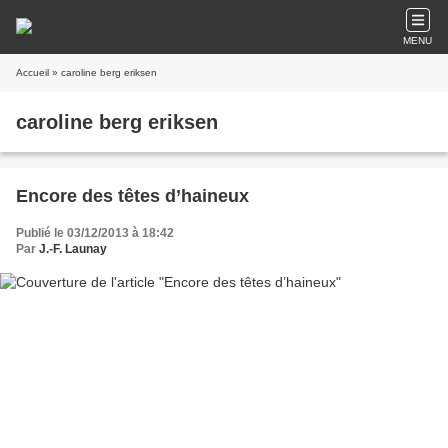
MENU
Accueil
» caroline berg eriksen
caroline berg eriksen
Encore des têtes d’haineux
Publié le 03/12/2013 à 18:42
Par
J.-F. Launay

##############################

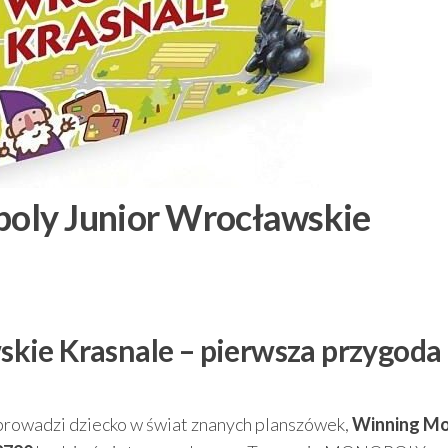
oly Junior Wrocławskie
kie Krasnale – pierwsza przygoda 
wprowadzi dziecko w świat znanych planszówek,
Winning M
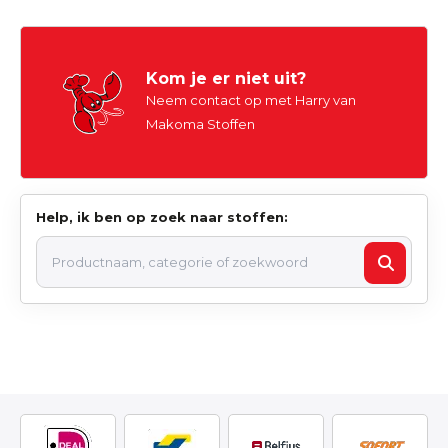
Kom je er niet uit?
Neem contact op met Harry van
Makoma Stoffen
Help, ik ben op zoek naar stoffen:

##############################

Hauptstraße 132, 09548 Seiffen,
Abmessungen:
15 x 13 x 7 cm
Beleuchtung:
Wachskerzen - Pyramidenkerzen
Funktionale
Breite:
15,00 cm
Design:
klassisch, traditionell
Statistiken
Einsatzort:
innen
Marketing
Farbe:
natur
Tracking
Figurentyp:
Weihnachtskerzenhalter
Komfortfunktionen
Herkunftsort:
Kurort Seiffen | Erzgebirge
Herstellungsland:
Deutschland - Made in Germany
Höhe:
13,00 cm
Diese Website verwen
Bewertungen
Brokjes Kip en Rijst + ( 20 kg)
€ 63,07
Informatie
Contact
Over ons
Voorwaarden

##############################

## Goal of the exercise
Convert the item lines into a JSON array of strings with one string per line, skipping any blank lines. Begin at the line containing "Hauptstraße 132, 09548" and stop after the line containing "Voorwaarden".

## Expected output
[
  "Hauptstraße 132, 09548 Seiffen,",
  "Abmessungen:",
  "15 x 13 x 7 cm",
  "Beleuchtung:",
  "Wachskerzen - Pyramidenkerzen",
  "Funktionale",
  "Breite:",
  "15,00 cm",
  "Design:",
  "klassisch, traditionell",
  "Statistiken",
  "Einsatzort:",
  "innen",
  "Marketing",
  "Farbe:",
  "natur",
  "Tracking",
  "Figurentyp:",
  "Weihnachtskerzenhalter",
  "Komfortfunktionen",
  "Herkunftsort:",
  "Kurort Seiffen | Erzgebirge",
  "Herstellungsland:",
  "Deutschland - Made in Germany",
  "Höhe:",
  "13,00 cm",
  "Diese Website verwen",
  "Bewertungen",
  "Brokjes Kip en Rijst + ( 20 kg)",
  "€ 63,07",
  "Informatie",
  "Contact",
  "Over ons",
  "Voorwaarden"
]